What Annoys Jeff this Week?

1. Plateaus. I’ve been hovering about a pound or two on either side of 190 for a little over a month now. I’m not doing anything different than I was when I was steady losing. I’m just… stuck… in a spot where the numbers say I should be losing slowly but steadily. The obvious option – slash another hundred or two hundred calories out of the day isn’t appealing since I’m already coming in around 1800 a day. Losing even more time in the day to being out walking or on the damned exercise bike is equally unappealing. This process has already monopolized more time and effort than I really wanted to allocate for it. Fifteen months in, and there’s still not one bit of this effort that has proven to be a good time. 

2. The reward for good work. The reward for good work isn’t recognition, or accolades, or more money, it’s simply being assigned more work. In some cases, it’s being assigned more work that someone else in your work unit can’t or won’t do. Not only does that become a bit awkward when passing in the hall, but it’s also a bit agitating in that I don’t have the stomach to just let projects die on the vine because I don’t want to work on them. I wish I did. In the government there seems to be a whole cottage industry in being able to duck assignments you don’t want just by quietly refusing to do a damned thing with them. As I trundle into the last third of my career, I wonder if it isn’t time to take a page out of that book since there are no obvious consequences.

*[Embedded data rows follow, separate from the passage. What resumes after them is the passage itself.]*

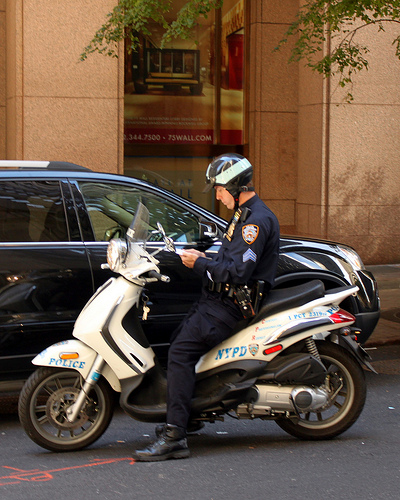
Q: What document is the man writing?
A: A ticket.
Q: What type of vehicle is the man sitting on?
A: A moped.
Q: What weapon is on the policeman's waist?
A: A gun.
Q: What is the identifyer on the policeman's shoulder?
A: A badge.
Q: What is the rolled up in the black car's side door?
A: Windows.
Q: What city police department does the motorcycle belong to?
A: NYPD.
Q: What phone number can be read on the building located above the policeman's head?
A: 344 7300.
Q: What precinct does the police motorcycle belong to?
A: 1 PCT.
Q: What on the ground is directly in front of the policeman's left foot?
A: A spray painted arrow.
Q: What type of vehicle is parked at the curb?
A: SUV.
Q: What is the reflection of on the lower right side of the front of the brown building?
A: Tree branches and leaves.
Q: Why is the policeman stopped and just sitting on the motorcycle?
A: Looking at something in hands..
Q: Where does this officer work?
A: New York Police Department.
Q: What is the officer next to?
A: A car.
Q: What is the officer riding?
A: A motorcycle.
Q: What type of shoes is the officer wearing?
A: Boots.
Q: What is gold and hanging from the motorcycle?
A: Keys.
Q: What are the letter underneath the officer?
A: NYPD.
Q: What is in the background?
A: A building.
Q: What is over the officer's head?
A: Tree limbs.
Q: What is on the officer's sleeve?
A: Patches.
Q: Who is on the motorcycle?
A: The police man.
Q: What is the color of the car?
A: Black.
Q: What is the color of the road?
A: Grey.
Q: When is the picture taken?
A: Daytime.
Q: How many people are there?
A: 1.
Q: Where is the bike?
A: Road.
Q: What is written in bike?
A: NYPD.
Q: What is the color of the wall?
A: Red.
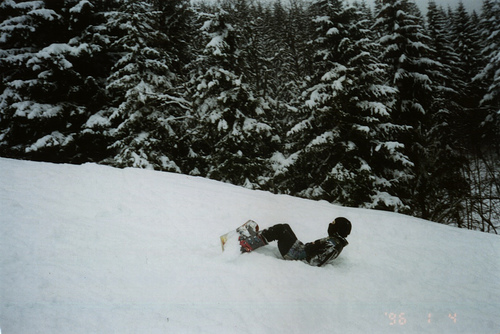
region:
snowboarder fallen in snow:
[232, 200, 315, 265]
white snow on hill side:
[37, 195, 77, 225]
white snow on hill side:
[60, 223, 115, 267]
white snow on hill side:
[390, 289, 420, 308]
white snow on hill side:
[404, 248, 431, 265]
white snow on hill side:
[317, 289, 341, 310]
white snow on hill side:
[198, 260, 244, 305]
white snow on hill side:
[77, 283, 137, 323]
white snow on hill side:
[123, 221, 160, 243]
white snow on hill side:
[61, 217, 107, 250]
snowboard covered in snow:
[219, 219, 259, 250]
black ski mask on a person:
[326, 215, 353, 237]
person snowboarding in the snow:
[220, 215, 353, 266]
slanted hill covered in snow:
[0, 155, 497, 332]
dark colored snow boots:
[238, 231, 269, 253]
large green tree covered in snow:
[278, 0, 414, 212]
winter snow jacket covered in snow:
[284, 232, 349, 267]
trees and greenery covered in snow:
[1, 0, 497, 231]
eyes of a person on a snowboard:
[330, 218, 337, 225]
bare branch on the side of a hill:
[477, 210, 496, 232]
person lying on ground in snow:
[212, 187, 365, 272]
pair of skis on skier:
[208, 209, 265, 265]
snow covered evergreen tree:
[272, 4, 417, 220]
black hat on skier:
[318, 210, 370, 241]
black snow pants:
[263, 217, 298, 256]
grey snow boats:
[230, 219, 271, 254]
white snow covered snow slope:
[3, 147, 492, 331]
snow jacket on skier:
[278, 231, 350, 267]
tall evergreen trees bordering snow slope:
[3, 2, 498, 227]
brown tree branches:
[466, 167, 498, 234]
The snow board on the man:
[215, 211, 259, 252]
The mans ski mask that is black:
[325, 215, 353, 240]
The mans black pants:
[255, 221, 287, 252]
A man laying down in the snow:
[213, 216, 391, 277]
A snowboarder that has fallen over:
[209, 191, 370, 272]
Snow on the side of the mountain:
[0, 171, 497, 326]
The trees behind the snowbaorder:
[2, 5, 497, 219]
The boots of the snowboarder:
[237, 231, 271, 259]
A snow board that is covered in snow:
[222, 216, 254, 263]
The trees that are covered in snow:
[20, 6, 498, 238]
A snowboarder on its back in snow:
[211, 206, 356, 280]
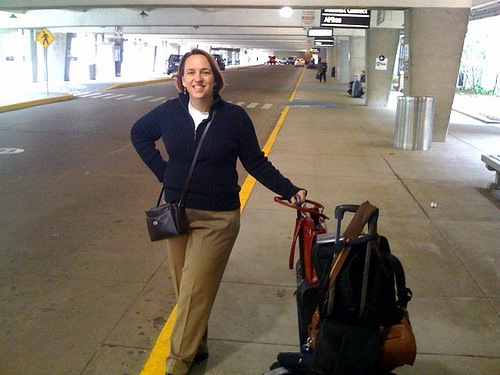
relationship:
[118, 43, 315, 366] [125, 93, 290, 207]
she wearing blue shirt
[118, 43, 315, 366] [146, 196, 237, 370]
she wearing tan pants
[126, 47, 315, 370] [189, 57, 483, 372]
woman standing on sidewalk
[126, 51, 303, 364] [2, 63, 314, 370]
woman standing on road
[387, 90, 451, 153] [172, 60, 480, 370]
dustbin on roadside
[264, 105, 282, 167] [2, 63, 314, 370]
yellow paint on road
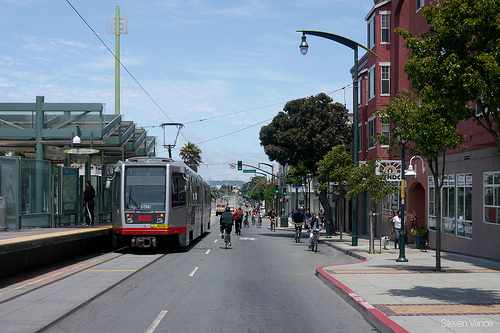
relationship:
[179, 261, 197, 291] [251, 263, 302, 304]
lines on road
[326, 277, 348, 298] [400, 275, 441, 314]
curb on sidewalk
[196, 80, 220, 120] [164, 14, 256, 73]
clouds are in sky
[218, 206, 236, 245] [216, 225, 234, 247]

3. Buyer’s remorse. I bought a spanking new La-Z-Boy recliner a few months ago. It’s very comfortable. It looks good. I spent at least an hour sitting in it in the showroom before making the decision that it was the one I wanted sitting in the living room for the next 10-15 years. I thought I made a solid decision. Here’s the thing… I don’t like it as much as the recliner that it replaced. I don’t enjoy the fact that it’s a rocker as much as I thought I would. Because it’s a rocker, it also comes on a raised platform, and this is where my displeasure was unexpected and something I couldn’t have reasonably accounted for in the store. I’ve always kept a dog bed on the right-hand side of wherever I ended up sitting in every living room I’ve ever had. While I watched TV or read in the evening, I’d casually dispense ear scratches or pets. Because of the raised platform configuration of this chair, I can’t sit there and pet the dog while he’s laying down without throwing myself into some oddly convoluted listing position. So, I’ve done the only reasonable thing and pulled the old recliner out of mothballs and pressed it back into service while relegating the fancy new La-Z-Boy to the sunroom/office as a comfortable place to sit during the duty day.

Of McRib and self-denial…

In my mind I’m sure that “diet” will always be among the most unpleasant 4-letter words in the English language. Over the last five months, though, I’ve learned a lot by tracking every bite and morsel that’s found its way into my mouth. Calories, macronutrients, I’ve plugged them all into my fancy little nanny app after giving everything a proper weigh and measure. It’s certainly changed how I view a “serving” size… some for the better, but most for the worse. 

The most important thing I’ve learned in tracking everything, however, is that over time I’m found ways to continue eating a fair number of foods I enjoy. Not all of them, of course – a Chipotle burrito and a big slice of my home-made lasagna remain well out of bounds – but I’ve been able to start re-introducing some old favorites. 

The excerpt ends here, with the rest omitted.